Edmund Owusu-Ansah

Personal information
- Full name: Edmund Owusu-Ansah
- Date of birth: 2 April 1983 (age 41)
- Place of birth: Kumasi, Ghana
- Height: 1.78 m (5 ft 10 in)
- Position(s): Midfielder

Youth career
- Feyenoord Rotterdam

Senior career*
- Years: Team / Apps / (Gls)
- 2003–2007: Asante Kotoko / 123 / (24)
- 2007–2010: Heart of Lions / 65 / (28)
- 2010–2011: Sông Lam Nghệ An / 33 / (4)
- 2011–2012: Hải Phòng F.C. / 25 / (4)
- 2013–2014: Heart of Lions / 26 / (6)

International career
- 1999–2001: Ghana U-20
- 2003–2005: Ghana U-23 / 14 / (8)
- 2007–: Ghana / 2 / (0)

= Edmund Owusu-Ansah =

Ghanaian retired footballer (born 1983)

Edmund Owusu-Ansah (born 2 April 1983 in Kumasi, Ghana) is a Ghanaian retired footballer who plays as a midfielder and former Ghana national football team

==Career==
Edmund Owusu-Ansah is a Ghanaian-born football player. He is a midfielder who has often been touted as the "midfield general" for his command in midfield. He has the ability to control and influence the game, exert energy in supporting offensive and defensive plays. Edmund Owusu-Ansah began his professional career with Feyenoord, and later joined Asante Kotoko. After four years in the Ghana Premier League for the Porcupine Warriors joined in summer 2007 to League rival Heart of Lions. He joined the V-League side Sông Lam Nghệ An in 2010 and helped them win the league title that year. Vicem Hải Phòng purchased him from Sông Lam Nghệ An in 2011 for the 2011/12 season. He returned to his native country Ghana and re-signed with his former team Heart of Lions in 2013.
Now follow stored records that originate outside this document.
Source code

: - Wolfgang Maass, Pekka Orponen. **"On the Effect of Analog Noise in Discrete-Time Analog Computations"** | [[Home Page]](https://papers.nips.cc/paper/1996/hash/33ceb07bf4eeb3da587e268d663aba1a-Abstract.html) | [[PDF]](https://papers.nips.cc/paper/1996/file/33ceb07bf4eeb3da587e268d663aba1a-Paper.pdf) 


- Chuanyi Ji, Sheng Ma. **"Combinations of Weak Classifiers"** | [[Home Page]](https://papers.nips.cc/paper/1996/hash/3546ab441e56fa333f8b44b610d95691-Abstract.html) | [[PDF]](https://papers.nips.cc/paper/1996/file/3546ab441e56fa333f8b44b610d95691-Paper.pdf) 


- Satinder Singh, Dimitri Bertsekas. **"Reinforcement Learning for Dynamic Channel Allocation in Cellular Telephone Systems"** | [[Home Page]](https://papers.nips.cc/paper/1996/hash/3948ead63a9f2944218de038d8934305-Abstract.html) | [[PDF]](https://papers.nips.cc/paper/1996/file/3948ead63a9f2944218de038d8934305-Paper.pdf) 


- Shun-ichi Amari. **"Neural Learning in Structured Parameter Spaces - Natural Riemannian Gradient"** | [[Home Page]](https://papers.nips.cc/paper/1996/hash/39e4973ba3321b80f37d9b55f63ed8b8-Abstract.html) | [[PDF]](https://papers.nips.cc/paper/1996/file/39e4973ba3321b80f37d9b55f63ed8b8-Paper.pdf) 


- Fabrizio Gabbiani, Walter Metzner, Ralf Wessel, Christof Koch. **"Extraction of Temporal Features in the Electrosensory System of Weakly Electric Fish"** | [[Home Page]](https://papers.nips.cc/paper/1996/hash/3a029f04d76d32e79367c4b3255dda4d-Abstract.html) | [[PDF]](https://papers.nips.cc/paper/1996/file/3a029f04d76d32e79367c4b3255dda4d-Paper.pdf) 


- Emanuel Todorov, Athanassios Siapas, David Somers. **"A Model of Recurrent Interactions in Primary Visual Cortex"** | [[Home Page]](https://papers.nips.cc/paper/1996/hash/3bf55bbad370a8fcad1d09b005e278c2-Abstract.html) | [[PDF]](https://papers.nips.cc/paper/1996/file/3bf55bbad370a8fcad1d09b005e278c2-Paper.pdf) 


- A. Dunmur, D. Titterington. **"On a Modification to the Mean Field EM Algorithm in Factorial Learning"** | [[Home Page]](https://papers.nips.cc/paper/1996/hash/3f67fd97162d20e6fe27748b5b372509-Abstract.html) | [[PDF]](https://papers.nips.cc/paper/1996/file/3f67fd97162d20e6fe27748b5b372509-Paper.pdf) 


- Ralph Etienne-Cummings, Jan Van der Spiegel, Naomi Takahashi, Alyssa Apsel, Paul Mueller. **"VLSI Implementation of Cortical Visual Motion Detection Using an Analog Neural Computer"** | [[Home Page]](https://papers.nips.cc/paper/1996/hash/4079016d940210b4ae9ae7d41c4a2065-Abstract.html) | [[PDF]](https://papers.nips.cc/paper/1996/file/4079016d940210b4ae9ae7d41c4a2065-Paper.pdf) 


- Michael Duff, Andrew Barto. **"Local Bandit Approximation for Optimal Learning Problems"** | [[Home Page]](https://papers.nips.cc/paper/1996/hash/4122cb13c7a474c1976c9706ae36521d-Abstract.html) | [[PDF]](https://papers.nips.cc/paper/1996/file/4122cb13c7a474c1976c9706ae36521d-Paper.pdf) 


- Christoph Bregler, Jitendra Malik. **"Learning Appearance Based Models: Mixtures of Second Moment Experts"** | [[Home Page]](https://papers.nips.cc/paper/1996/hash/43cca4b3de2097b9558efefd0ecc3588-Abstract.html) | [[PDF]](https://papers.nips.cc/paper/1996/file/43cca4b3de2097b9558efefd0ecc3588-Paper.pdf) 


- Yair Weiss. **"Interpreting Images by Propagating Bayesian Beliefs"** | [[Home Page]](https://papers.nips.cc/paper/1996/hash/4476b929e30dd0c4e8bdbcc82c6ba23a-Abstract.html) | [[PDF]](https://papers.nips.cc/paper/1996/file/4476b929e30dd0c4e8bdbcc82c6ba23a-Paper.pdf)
Before joining Kumasi Asante Kotoko, Edmund played for the Feyenoord Rotterdam youth team, Holland. Since turning professional he has trained with Dynamo Kiev (Ukraine), Udinese (Italy), Krylia Sovetov (Russia) and FC Lyn Oslo (Norway).

Edmund signed with Arizona United SC for the 2015 season.

==International career==
Edmund begun his international career through the Ghana Black Satellites (National under 20 team), and carried on through to the Black Meteors (National under 23 team).

He was a member of the Ghana national football team who earned his first cap in 2007. He captained the national team to play a friendly against Argentina in 2009 under their then coach Diego Maradona. He also led the local select side of the Ghana national team at the CHAN tournament in 2009, where Ghana lost in the finals to DR Congo.

In November 2013, coach Maxwell Konadu, invited him to be a part of the Ghana squad for the 2013 WAFU Nations Cup.[2] He helped the team to a first-place finish after Ghana beat Senegal by three goals to one.